[Collection entries]
------------------------------------------------------------------------
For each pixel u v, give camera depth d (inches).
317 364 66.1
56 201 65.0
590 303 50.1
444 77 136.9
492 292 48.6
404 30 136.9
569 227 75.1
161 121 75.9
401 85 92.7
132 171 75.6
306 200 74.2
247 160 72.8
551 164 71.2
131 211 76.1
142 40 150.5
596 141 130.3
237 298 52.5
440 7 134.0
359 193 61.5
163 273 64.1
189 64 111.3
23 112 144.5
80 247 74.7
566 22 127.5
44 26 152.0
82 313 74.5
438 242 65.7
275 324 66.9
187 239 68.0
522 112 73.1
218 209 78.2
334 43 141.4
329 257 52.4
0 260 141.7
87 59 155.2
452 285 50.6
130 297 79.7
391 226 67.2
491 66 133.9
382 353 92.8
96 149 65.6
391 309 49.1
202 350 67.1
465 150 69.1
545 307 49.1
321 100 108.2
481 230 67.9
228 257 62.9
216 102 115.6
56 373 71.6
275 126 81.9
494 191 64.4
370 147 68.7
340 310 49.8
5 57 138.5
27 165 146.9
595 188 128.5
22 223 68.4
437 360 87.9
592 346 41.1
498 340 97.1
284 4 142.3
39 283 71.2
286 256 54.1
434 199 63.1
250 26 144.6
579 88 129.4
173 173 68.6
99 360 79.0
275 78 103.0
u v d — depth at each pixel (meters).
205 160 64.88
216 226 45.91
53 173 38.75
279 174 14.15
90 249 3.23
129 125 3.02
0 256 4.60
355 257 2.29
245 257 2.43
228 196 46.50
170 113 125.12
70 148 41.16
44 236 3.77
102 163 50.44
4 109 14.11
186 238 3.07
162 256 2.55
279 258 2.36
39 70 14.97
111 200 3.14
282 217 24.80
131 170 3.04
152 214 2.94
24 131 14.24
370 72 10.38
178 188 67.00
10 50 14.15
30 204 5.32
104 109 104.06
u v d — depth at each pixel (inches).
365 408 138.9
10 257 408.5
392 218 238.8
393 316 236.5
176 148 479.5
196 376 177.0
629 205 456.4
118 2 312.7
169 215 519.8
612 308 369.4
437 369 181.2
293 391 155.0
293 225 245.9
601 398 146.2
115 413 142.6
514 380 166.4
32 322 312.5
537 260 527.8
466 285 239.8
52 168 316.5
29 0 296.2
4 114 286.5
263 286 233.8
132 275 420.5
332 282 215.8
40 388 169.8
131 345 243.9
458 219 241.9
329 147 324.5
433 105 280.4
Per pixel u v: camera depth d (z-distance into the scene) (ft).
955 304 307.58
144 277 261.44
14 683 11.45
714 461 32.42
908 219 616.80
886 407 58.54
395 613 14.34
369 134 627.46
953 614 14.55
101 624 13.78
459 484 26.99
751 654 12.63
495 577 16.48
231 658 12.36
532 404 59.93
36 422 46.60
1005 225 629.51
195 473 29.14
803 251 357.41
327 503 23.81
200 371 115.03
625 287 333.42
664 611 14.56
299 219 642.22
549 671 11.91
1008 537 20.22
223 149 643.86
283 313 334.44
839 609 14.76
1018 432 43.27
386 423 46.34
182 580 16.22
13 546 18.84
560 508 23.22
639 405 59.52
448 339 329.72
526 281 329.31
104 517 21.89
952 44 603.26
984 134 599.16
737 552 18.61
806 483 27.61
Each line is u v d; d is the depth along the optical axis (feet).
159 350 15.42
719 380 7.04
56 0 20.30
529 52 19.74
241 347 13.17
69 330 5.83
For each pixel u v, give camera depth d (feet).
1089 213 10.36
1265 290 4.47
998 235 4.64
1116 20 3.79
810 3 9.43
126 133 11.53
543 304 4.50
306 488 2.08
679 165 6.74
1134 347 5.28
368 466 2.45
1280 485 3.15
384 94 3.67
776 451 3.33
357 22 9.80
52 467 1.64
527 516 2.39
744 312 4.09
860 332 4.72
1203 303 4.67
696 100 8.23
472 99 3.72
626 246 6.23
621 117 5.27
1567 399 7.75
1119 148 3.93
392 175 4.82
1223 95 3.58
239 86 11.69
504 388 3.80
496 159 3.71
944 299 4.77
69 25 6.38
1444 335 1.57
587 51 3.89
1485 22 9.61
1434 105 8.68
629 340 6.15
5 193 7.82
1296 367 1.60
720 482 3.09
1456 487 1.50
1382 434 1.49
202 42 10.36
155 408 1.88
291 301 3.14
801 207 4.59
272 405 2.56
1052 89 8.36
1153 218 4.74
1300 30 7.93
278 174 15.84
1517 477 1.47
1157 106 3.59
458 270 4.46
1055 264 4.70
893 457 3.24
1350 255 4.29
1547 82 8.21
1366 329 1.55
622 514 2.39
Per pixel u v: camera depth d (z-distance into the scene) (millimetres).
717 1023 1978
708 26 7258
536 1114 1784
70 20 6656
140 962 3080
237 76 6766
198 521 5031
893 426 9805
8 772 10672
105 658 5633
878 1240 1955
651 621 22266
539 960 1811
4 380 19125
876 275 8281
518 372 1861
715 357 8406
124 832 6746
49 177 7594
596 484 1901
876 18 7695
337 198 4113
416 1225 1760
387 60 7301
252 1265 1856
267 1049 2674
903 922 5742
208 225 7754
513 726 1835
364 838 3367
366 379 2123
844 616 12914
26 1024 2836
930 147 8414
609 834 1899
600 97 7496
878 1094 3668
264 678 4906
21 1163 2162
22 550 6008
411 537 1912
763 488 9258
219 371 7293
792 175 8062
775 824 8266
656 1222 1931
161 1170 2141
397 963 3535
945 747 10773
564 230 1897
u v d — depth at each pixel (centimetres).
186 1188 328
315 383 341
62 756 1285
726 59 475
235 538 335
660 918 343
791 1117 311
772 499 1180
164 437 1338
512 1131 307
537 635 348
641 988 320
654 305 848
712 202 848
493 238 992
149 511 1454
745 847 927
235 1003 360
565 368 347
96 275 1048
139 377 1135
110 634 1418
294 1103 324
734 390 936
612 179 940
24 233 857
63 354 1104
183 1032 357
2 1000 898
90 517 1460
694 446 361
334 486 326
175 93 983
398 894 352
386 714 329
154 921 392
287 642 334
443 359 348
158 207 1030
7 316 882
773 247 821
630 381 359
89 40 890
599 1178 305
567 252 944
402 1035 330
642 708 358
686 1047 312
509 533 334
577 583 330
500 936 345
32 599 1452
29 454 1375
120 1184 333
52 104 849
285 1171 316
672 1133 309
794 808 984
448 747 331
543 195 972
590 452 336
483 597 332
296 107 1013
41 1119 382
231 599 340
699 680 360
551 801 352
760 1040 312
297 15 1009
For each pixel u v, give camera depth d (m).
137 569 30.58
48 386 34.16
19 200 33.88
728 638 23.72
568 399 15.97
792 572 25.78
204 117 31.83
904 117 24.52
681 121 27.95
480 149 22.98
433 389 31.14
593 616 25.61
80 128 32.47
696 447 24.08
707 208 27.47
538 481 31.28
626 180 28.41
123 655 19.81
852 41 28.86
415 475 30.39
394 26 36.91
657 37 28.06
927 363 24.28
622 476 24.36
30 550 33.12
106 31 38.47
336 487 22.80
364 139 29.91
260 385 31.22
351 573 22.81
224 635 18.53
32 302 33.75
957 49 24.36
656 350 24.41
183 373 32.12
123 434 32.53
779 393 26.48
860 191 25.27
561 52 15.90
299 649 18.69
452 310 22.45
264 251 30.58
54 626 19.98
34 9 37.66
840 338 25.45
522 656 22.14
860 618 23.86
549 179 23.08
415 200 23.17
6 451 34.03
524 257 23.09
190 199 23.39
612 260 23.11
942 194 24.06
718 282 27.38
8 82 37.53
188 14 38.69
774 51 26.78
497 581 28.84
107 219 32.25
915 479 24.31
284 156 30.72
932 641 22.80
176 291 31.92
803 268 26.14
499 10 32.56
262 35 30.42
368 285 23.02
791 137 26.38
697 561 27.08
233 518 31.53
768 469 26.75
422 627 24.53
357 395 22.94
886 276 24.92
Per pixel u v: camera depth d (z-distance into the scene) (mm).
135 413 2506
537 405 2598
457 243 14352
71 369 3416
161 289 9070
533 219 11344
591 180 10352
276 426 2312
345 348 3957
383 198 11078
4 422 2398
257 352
------------------------------------------------------------------------
Where a line above holds the string "feet", show that line.

Each line is u v d; d is the depth along the optical axis (feet).
For each pixel u v, give camera depth d (feet).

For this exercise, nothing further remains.